Das Verbrennen von Milliarden Tokens klingt wie ein leichter Weg zu einem Preispump, aber die Geschichte zeigt, dass über 90% der großen Token-Burns keine langfristige Erholung auslösen.
Die meisten Retail-Investoren geraten in die Falle, den Hype deflationärer Events zu kaufen, in der Erwartung eines schnellen Moonshots. Stattdessen enden sie damit, Tüten zu halten, die langsam ausbluten, weil sie die eigentliche Nachfrageseite der Gleichung ignorieren.
Schauen wir uns $LUNC als ein Paradebeispiel an. Die Community hat kürzlich eine weitere Woche von Burns gefeiert, angetrieben von Top-Volumen-Tradern. Auch wenn es so wirkt, als würde Fortschritt entstehen, weil Millionen Tokens an die Dead-Adresse geschickt wurden, liegt die Realität darin, dass das zirkulierende Angebot immer noch in den Billionen sitzt. Ohne massive, nachhaltige Utility sind diese Burns nur ein Tropfen im Ozean.
Wenn man sich die On-Chain-Daten ansieht, funktionieren Token-Burns nur, wenn die Nachfrage die Burn-Rate übertrifft. Wenn das Handelsvolumen zwar ansteigt, das allgemeine Interesse an $LUNA Ökosystem-Assets jedoch weiter sinkt, fällt der Preis weiter – egal, wie viele Tokens zerstört werden. Das ist eine klassische Liquiditätsfalle: Retail wird wegen Kennzahlen zum Angebot aufgeregt, während Wale den temporären Pump für Exit-Liquidität nutzen.

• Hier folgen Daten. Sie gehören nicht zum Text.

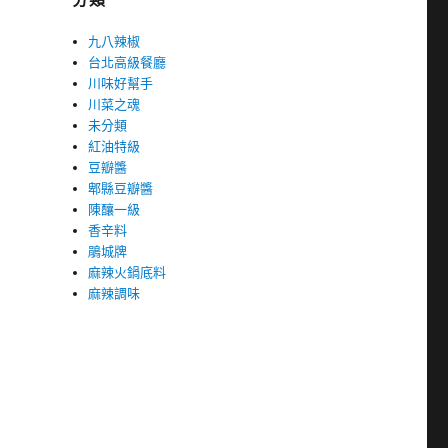
九八辣椒
台北高級餐廳
川味好幫手
川菜之魂
未分類
紅油特級
豆瓣醬
郫縣豆瓣醬
陳釀一級
香辛料
鵑城牌
麻辣火鍋底料
麻辣調味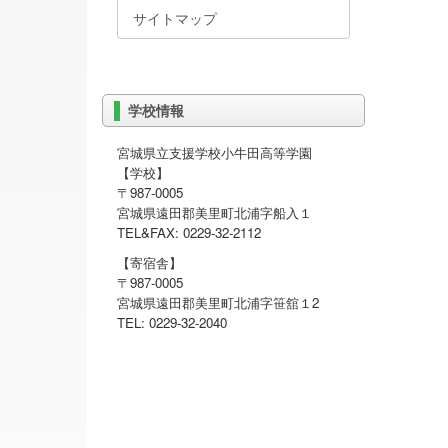
サイトマップ
学校情報
宮城県立支援学校小牛田高等学園
【学校】
〒987-0005
宮城県遠田郡美里町北浦字船入１
TEL&FAX: 0229-32-2112
【寄宿舎】
〒987-0005
宮城県遠田郡美里町北浦字笹舘１2
TEL: 0229-32-2040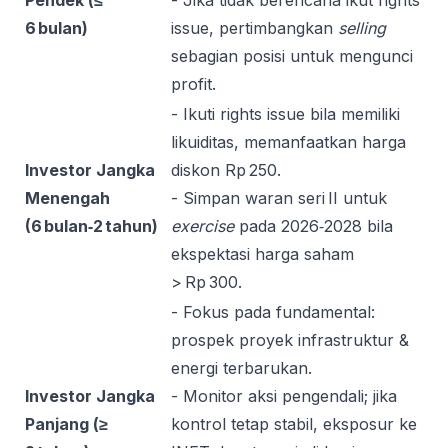
Pendek (≤
- Jika tidak berencana ikut rights
6 bulan)
issue, pertimbangkan
selling
sebagian posisi untuk mengunci
profit.
- Ikuti rights issue bila memiliki
likuiditas, memanfaatkan harga
Investor Jangka
diskon Rp 250.
Menengah
- Simpan waran seri II untuk
(6 bulan‑2 tahun)
exercise
pada 2026‑2028 bila
ekspektasi harga saham
> Rp 300.
- Fokus pada fundamental:
prospek proyek infrastruktur &
energi terbarukan.
Investor Jangka
- Monitor aksi pengendali; jika
Panjang (≥
kontrol tetap stabil, eksposur ke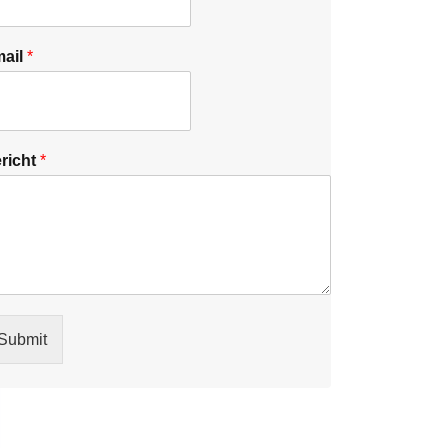
ail
*
richt
*
Submit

Glaubst du, dass Token-Burns für Legacy-Projekte tatsächlich etwas bewirken, oder ist es mittlerweile nur noch Marketing?
#crypto #lunc #tokenomics
Die meisten Retail-Investoren geraten in die Falle, den Hype deflationärer Events zu kaufen, in der Erwartung eines schnellen Moonshots. Stattdessen enden sie damit, Tüten zu halten, die langsam ausbluten, weil sie die eigentliche Nachfrageseite der Gleichung ignorieren.
Schauen wir uns $LUNC als ein Paradebeispiel an. Die Community hat kürzlich eine weitere Woche von Burns gefeiert, angetrieben von Top-Volumen-Tradern. Auch wenn es so wirkt, als würde Fortschritt entstehen, weil Millionen Tokens an die Dead-Adresse geschickt wurden, liegt die Realität darin, dass das zirkulierende Angebot immer noch in den Billionen sitzt. Ohne massive, nachhaltige Utility sind diese Burns nur ein Tropfen im Ozean.
Wenn man sich die On-Chain-Daten ansieht, funktionieren Token-Burns nur, wenn die Nachfrage die Burn-Rate übertrifft. Wenn das Handelsvolumen zwar ansteigt, das allgemeine Interesse an $LUNA Ökosystem-Assets jedoch weiter sinkt, fällt der Preis weiter – egal, wie viele Tokens zerstört werden. Das ist eine klassische Liquiditätsfalle: Retail wird wegen Kennzahlen zum Angebot aufgeregt, während Wale den temporären Pump für Exit-Liquidität nutzen.
Glaubst du, dass Token-Burns für Legacy-Projekte tatsächlich etwas bewirken, oder ist es mittlerweile nur noch Marketing?